A aproximação da noite mais estrelada do ano quadra bem com a beleza escondida desta vida tão generosa e empenhada em socorrer quem encontrou desamparado. O filho chamou ao testemunho sobre o pai: «Legado da bondade secreta de Miguel de Almeida», contando o que viu e depois juntando os incontáveis frutos que continuam a despontar onde menos se espera: 

https://drive.google.com/file/d/1b9PJVZUkcN5mLkGnyBZM_P0-CiUsJULs/view?usp=sharing

De facto, a capacidade de amar para além do universo daqueles com quem temos afinidades, sempre tocou a humanidade, embora nem todos tenham (tenhamos) a coragem de ouvir e de responder aos gritos de socorro que nos rodeiam. 

Se há momento onde se sente a presença do amor universal é no Natal. Mas esse expoente do Amor ultrapassa a tal ponto a mente e as capacidades humanas, que se torna vertiginoso, abrindo-nos um horizonte imenso, que nos tira da nossa zona de conforto (para dizer o menos). Quase tudo no Bebé de Belém resulta paradoxal aos olhos humanos: o omnipotente assumir a vulnerabilidade humana, o eterno entrar no tempo, o imortal sucumbir à morte a que os humanos estão sujeitos, mas não os anjos, menos ainda um deus... Oscar Wilde (in “De Profundis”) considerou Cristo a figura mais revolucionária, plena e interessante da História.

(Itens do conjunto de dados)
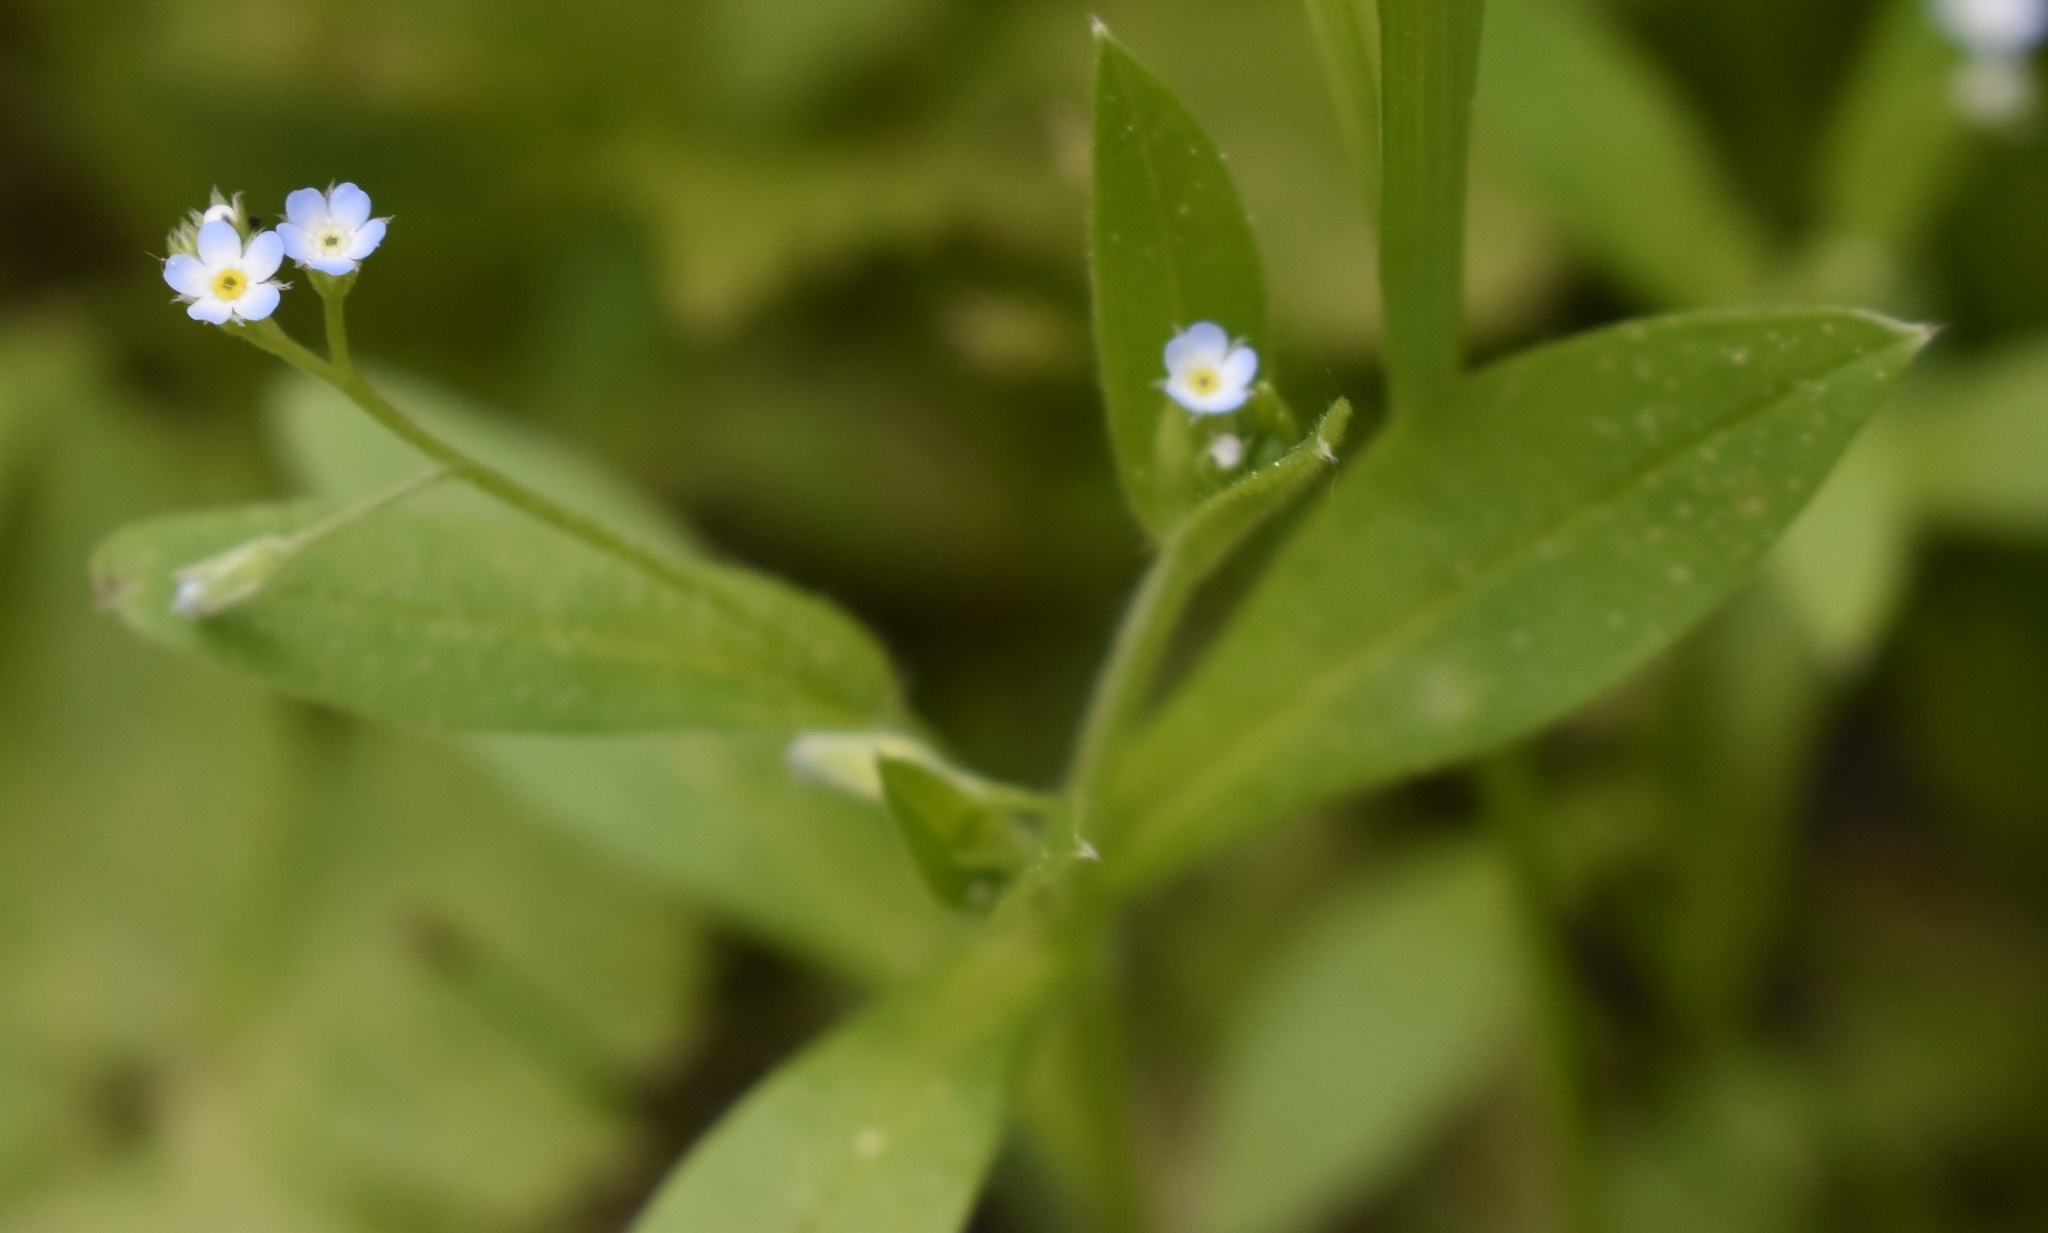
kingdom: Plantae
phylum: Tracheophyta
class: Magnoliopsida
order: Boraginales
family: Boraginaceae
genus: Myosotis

- **Exercício**
Passe para inglês esta frase do texto sobre o Natal: «Oscar Wilde (in “De Profundis”) considerou Cristo a figura mais revolucionária, plena e interessante da História.»

- **Resposta completa**
Oscar Wilde (in “De Profundis”) considered Christ the most revolutionary, complete and interesting figure in History.